- Born: Mei Fang September 25, 1842 Taizhou, Jiangsu, Qing Empire
- Died: December 16, 1882 (aged 40) Beijing, Zhili, Qing Empire
- Occupations: Peking opera and kunqu performer
- Employer: Four Happiness Troupe
- Known for: Dan roles

Chinese name
- Chinese: 梅巧玲

Standard Mandarin
- Hanyu Pinyin: Méi Qiǎolíng

Mei Fang
- Chinese: 梅芳

Standard Mandarin
- Hanyu Pinyin: Méi Fāng

Mei Xiaobo
- Chinese: 梅筱波

Standard Mandarin
- Hanyu Pinyin: Méi Xiǎobō

Huixian
- Chinese: 慧仙
- Literal meaning: Intelligent fairy

Standard Mandarin
- Hanyu Pinyin: Huìxiān

= Mei Qiaoling =

Qing Dynasty Peking Opera and Kungku artist

Mei Qiaoling (25 September 1842 – 16 December 1882), born Mei Fang, courtesy name Xiaobo and art name Huixian, was a Qing dynasty Peking opera and kunqu artist based in Beijing. He specialized in playing dan roles, or women. Originally from Taizhou, Jiangsu, he was sold to a childless man in Suzhou at age 8. After that man remarried and begot a son, Mei was sold again, this time to a theatrical troupe where he had to train to become a performer. He rose to stardom despite his pudginess, which earned him the nickname "Fat Qiaoling" (胖巧玲). At age 30, he became the leader of the Four Happiness Troupe (四喜班), one of the most famous troupes in Beijing, and rarely performed after that.

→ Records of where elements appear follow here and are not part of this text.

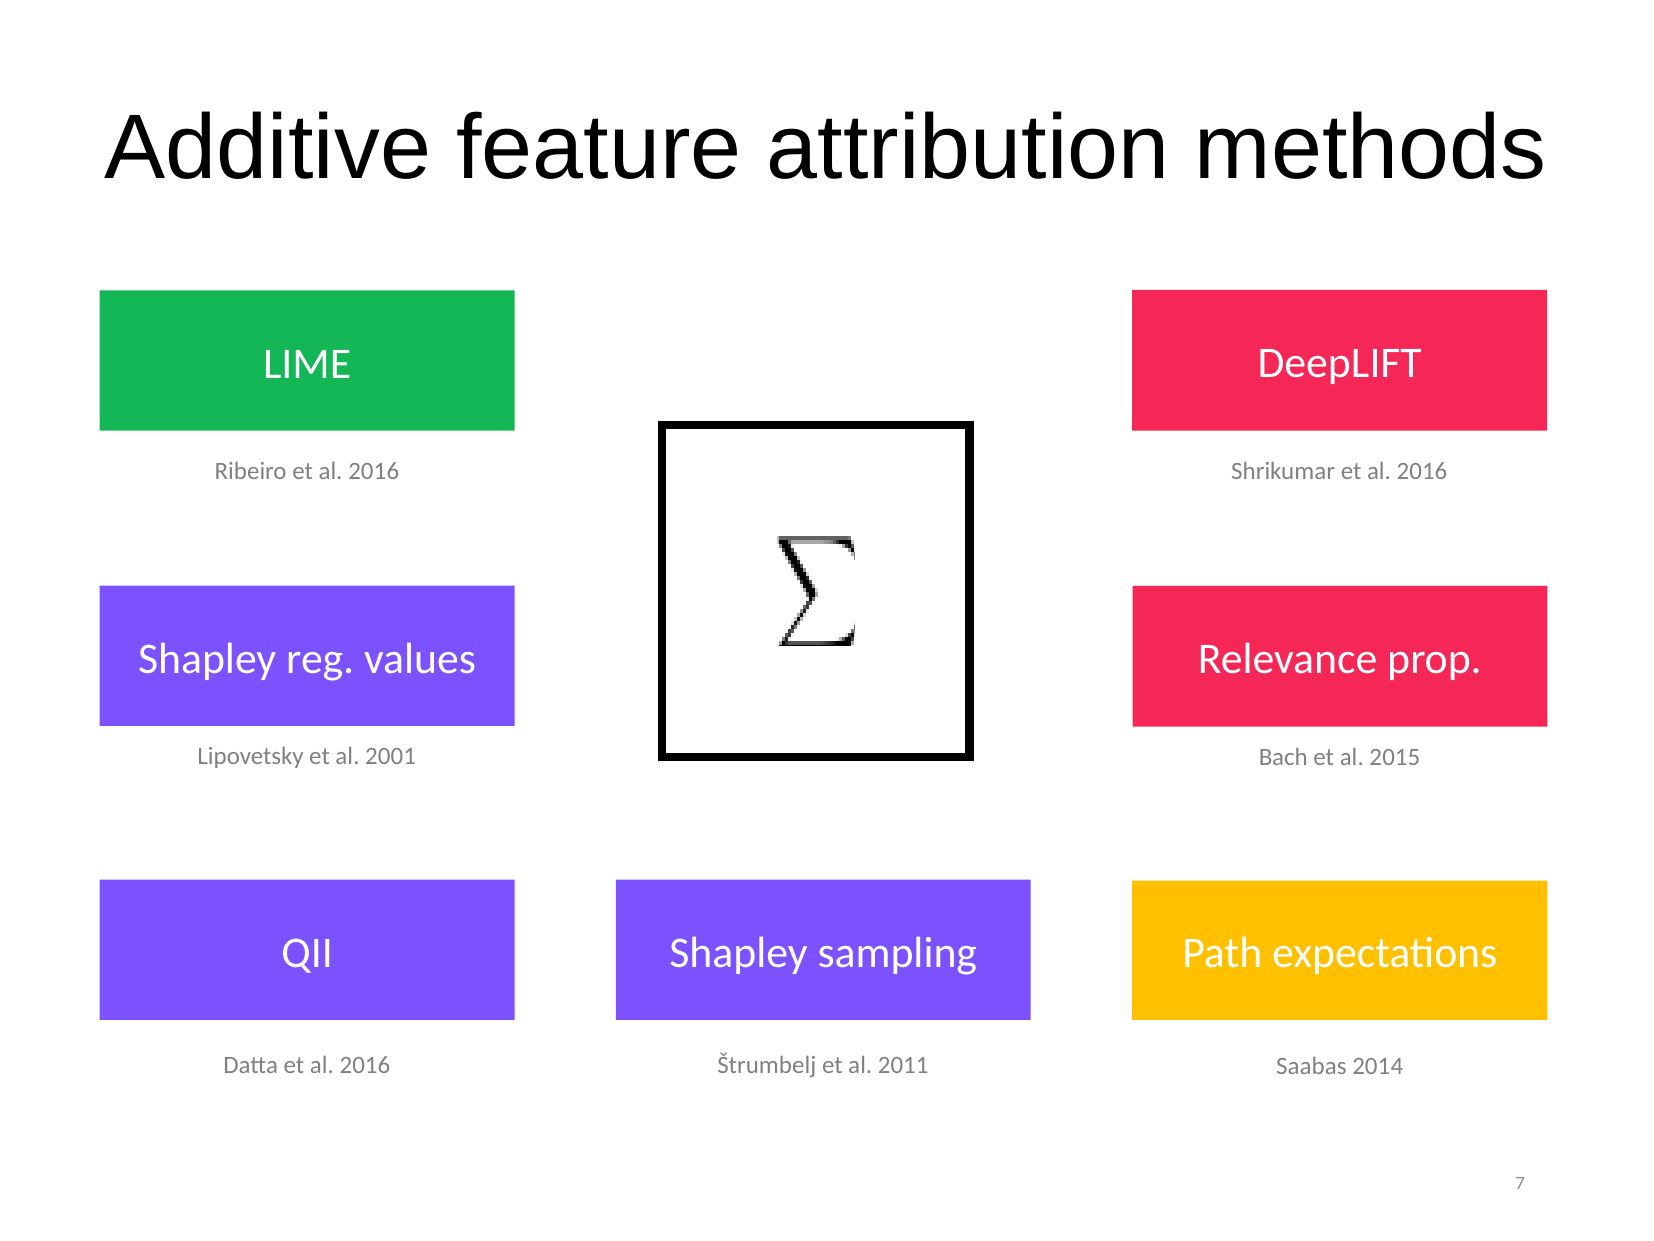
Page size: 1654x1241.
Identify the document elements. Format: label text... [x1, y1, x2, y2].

text_box Shrikumar et al. 2016 [1216, 447, 1463, 493]
text_box Lipovetsky et al. 2001 [182, 731, 432, 777]
text_box LIME [99, 290, 515, 431]
slide_number <number> [1167, 1149, 1540, 1216]
text_box Datta et al. 2016 [208, 1041, 406, 1087]
picture [776, 536, 855, 646]
text_box Shapley sampling [615, 879, 1031, 1020]
text_box QII [99, 879, 515, 1020]
text_box Štrumbelj et al. 2011 [702, 1041, 945, 1087]
text_box DeepLIFT [1132, 289, 1548, 431]
text_box Additive feature attribution methods [0, 79, 1654, 205]
text_box Path expectations [1132, 880, 1548, 1020]
text_box Bach et al. 2015 [1243, 733, 1436, 778]
text_box Ribeiro et al. 2016 [199, 447, 415, 493]
text_box Relevance prop. [1132, 585, 1548, 727]
text_box Saabas 2014 [1261, 1041, 1419, 1087]
text_box Shapley reg. values [99, 585, 515, 726]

His son Mei Yutian was also a performer. His grandson Mei Lanfang was the most accomplished Peking opera artist of all time.

==In popular culture==
In the 2002 comedy TV series The Best Clown Under Heaven (天下第一丑), Mei Qiaoling is portrayed by Peking opera actor Song Xiaochuan (宋小川).